- **Exercise requirements**
Can you reproduce every line of the items below, character for character and in the same order?
[start of Task inputs]
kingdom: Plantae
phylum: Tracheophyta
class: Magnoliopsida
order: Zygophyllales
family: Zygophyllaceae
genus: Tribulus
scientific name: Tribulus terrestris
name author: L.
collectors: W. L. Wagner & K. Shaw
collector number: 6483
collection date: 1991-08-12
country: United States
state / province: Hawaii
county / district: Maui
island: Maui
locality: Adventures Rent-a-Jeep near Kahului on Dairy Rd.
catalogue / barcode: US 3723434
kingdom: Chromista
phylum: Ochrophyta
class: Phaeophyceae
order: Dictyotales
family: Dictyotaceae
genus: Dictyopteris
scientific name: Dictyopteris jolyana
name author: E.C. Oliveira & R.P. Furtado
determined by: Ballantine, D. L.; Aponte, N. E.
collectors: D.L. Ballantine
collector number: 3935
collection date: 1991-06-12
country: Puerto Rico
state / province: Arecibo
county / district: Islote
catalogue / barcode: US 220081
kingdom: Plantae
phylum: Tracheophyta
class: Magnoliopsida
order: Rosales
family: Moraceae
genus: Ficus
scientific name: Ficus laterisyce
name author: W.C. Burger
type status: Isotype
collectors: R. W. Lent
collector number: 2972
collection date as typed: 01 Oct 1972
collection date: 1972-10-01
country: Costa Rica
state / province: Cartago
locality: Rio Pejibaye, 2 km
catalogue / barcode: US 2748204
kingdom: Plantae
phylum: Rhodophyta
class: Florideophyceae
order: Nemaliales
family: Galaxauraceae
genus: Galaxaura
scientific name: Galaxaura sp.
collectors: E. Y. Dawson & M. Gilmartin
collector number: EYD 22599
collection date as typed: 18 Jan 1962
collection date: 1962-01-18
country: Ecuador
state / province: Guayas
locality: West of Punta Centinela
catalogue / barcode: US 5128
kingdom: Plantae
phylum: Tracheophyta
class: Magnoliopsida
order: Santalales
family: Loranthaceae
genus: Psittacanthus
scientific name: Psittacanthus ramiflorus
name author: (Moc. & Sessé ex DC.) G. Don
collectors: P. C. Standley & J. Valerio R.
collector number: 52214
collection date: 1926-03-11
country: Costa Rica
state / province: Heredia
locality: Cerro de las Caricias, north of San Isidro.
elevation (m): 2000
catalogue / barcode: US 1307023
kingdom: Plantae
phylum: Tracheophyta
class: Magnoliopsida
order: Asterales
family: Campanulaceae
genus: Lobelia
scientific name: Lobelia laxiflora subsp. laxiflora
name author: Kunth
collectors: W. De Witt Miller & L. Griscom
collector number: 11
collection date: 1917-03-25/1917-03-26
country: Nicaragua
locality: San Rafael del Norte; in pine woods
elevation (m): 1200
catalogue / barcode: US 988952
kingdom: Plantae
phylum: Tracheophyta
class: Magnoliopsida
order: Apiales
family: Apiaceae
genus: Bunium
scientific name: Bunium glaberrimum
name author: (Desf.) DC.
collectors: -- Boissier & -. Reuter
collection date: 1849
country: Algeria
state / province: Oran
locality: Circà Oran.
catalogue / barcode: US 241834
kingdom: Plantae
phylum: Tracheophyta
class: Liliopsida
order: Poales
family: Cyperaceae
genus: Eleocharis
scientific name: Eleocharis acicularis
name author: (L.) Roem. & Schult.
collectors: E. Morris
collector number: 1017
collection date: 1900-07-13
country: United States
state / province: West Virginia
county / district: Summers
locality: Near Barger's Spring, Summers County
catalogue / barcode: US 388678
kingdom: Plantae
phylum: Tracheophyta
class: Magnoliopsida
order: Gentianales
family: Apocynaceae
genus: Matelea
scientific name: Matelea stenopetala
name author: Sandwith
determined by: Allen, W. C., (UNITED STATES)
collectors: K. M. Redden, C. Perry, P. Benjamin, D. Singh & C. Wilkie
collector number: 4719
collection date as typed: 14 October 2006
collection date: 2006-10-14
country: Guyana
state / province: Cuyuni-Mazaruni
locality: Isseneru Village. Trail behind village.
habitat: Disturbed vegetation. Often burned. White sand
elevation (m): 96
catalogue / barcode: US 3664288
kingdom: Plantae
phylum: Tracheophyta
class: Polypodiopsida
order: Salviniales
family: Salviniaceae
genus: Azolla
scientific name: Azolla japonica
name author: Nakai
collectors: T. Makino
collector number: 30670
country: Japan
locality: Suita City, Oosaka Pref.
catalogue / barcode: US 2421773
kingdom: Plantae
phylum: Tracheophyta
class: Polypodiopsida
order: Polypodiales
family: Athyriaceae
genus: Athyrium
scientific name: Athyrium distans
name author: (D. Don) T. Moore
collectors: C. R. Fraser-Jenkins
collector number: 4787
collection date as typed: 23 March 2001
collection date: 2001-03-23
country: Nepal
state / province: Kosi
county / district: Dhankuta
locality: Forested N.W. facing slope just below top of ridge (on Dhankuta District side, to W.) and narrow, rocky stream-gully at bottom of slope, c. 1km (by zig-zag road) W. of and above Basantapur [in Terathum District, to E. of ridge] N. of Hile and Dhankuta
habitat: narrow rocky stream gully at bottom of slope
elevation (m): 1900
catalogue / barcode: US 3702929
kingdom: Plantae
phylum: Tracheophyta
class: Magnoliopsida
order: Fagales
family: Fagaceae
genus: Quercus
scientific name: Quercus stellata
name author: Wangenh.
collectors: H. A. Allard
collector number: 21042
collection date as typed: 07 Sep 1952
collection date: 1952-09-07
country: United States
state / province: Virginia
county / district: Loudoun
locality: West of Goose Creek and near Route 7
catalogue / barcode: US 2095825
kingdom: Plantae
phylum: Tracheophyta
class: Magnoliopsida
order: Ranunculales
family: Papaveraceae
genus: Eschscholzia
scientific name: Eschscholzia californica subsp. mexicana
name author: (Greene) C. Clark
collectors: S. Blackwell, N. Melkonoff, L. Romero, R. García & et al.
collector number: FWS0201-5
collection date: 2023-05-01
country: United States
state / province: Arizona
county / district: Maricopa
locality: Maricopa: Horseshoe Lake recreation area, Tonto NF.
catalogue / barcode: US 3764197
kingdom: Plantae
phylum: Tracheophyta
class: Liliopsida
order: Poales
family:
[end of Task inputs]
- **Answer for this exercise**
kingdom: Plantae
phylum: Tracheophyta
class: Magnoliopsida
order: Zygophyllales
family: Zygophyllaceae
genus: Tribulus
scientific name: Tribulus terrestris
name author: L.
collectors: W. L. Wagner & K. Shaw
collector number: 6483
collection date: 1991-08-12
country: United States
state / province: Hawaii
county / district: Maui
island: Maui
locality: Adventures Rent-a-Jeep near Kahului on Dairy Rd.
catalogue / barcode: US 3723434
kingdom: Chromista
phylum: Ochrophyta
class: Phaeophyceae
order: Dictyotales
family: Dictyotaceae
genus: Dictyopteris
scientific name: Dictyopteris jolyana
name author: E.C. Oliveira & R.P. Furtado
determined by: Ballantine, D. L.; Aponte, N. E.
collectors: D.L. Ballantine
collector number: 3935
collection date: 1991-06-12
country: Puerto Rico
state / province: Arecibo
county / district: Islote
catalogue / barcode: US 220081
kingdom: Plantae
phylum: Tracheophyta
class: Magnoliopsida
order: Rosales
family: Moraceae
genus: Ficus
scientific name: Ficus laterisyce
name author: W.C. Burger
type status: Isotype
collectors: R. W. Lent
collector number: 2972
collection date as typed: 01 Oct 1972
collection date: 1972-10-01
country: Costa Rica
state / province: Cartago
locality: Rio Pejibaye, 2 km
catalogue / barcode: US 2748204
kingdom: Plantae
phylum: Rhodophyta
class: Florideophyceae
order: Nemaliales
family: Galaxauraceae
genus: Galaxaura
scientific name: Galaxaura sp.
collectors: E. Y. Dawson & M. Gilmartin
collector number: EYD 22599
collection date as typed: 18 Jan 1962
collection date: 1962-01-18
country: Ecuador
state / province: Guayas
locality: West of Punta Centinela
catalogue / barcode: US 5128
kingdom: Plantae
phylum: Tracheophyta
class: Magnoliopsida
order: Santalales
family: Loranthaceae
genus: Psittacanthus
scientific name: Psittacanthus ramiflorus
name author: (Moc. & Sessé ex DC.) G. Don
collectors: P. C. Standley & J. Valerio R.
collector number: 52214
collection date: 1926-03-11
country: Costa Rica
state / province: Heredia
locality: Cerro de las Caricias, north of San Isidro.
elevation (m): 2000
catalogue / barcode: US 1307023
kingdom: Plantae
phylum: Tracheophyta
class: Magnoliopsida
order: Asterales
family: Campanulaceae
genus: Lobelia
scientific name: Lobelia laxiflora subsp. laxiflora
name author: Kunth
collectors: W. De Witt Miller & L. Griscom
collector number: 11
collection date: 1917-03-25/1917-03-26
country: Nicaragua
locality: San Rafael del Norte; in pine woods
elevation (m): 1200
catalogue / barcode: US 988952
kingdom: Plantae
phylum: Tracheophyta
class: Magnoliopsida
order: Apiales
family: Apiaceae
genus: Bunium
scientific name: Bunium glaberrimum
name author: (Desf.) DC.
collectors: -- Boissier & -. Reuter
collection date: 1849
country: Algeria
state / province: Oran
locality: Circà Oran.
catalogue / barcode: US 241834
kingdom: Plantae
phylum: Tracheophyta
class: Liliopsida
order: Poales
family: Cyperaceae
genus: Eleocharis
scientific name: Eleocharis acicularis
name author: (L.) Roem. & Schult.
collectors: E. Morris
collector number: 1017
collection date: 1900-07-13
country: United States
state / province: West Virginia
county / district: Summers
locality: Near Barger's Spring, Summers County
catalogue / barcode: US 388678
kingdom: Plantae
phylum: Tracheophyta
class: Magnoliopsida
order: Gentianales
family: Apocynaceae
genus: Matelea
scientific name: Matelea stenopetala
name author: Sandwith
determined by: Allen, W. C., (UNITED STATES)
collectors: K. M. Redden, C. Perry, P. Benjamin, D. Singh & C. Wilkie
collector number: 4719
collection date as typed: 14 October 2006
collection date: 2006-10-14
country: Guyana
state / province: Cuyuni-Mazaruni
locality: Isseneru Village. Trail behind village.
habitat: Disturbed vegetation. Often burned. White sand
elevation (m): 96
catalogue / barcode: US 3664288
kingdom: Plantae
phylum: Tracheophyta
class: Polypodiopsida
order: Salviniales
family: Salviniaceae
genus: Azolla
scientific name: Azolla japonica
name author: Nakai
collectors: T. Makino
collector number: 30670
country: Japan
locality: Suita City, Oosaka Pref.
catalogue / barcode: US 2421773
kingdom: Plantae
phylum: Tracheophyta
class: Polypodiopsida
order: Polypodiales
family: Athyriaceae
genus: Athyrium
scientific name: Athyrium distans
name author: (D. Don) T. Moore
collectors: C. R. Fraser-Jenkins
collector number: 4787
collection date as typed: 23 March 2001
collection date: 2001-03-23
country: Nepal
state / province: Kosi
county / district: Dhankuta
locality: Forested N.W. facing slope just below top of ridge (on Dhankuta District side, to W.) and narrow, rocky stream-gully at bottom of slope, c. 1km (by zig-zag road) W. of and above Basantapur [in Terathum District, to E. of ridge] N. of Hile and Dhankuta
habitat: narrow rocky stream gully at bottom of slope
elevation (m): 1900
catalogue / barcode: US 3702929
kingdom: Plantae
phylum: Tracheophyta
class: Magnoliopsida
order: Fagales
family: Fagaceae
genus: Quercus
scientific name: Quercus stellata
name author: Wangenh.
collectors: H. A. Allard
collector number: 21042
collection date as typed: 07 Sep 1952
collection date: 1952-09-07
country: United States
state / province: Virginia
county / district: Loudoun
locality: West of Goose Creek and near Route 7
catalogue / barcode: US 2095825
kingdom: Plantae
phylum: Tracheophyta
class: Magnoliopsida
order: Ranunculales
family: Papaveraceae
genus: Eschscholzia
scientific name: Eschscholzia californica subsp. mexicana
name author: (Greene) C. Clark
collectors: S. Blackwell, N. Melkonoff, L. Romero, R. García & et al.
collector number: FWS0201-5
collection date: 2023-05-01
country: United States
state / province: Arizona
county / district: Maricopa
locality: Maricopa: Horseshoe Lake recreation area, Tonto NF.
catalogue / barcode: US 3764197
kingdom: Plantae
phylum: Tracheophyta
class: Liliopsida
order: Poales
family:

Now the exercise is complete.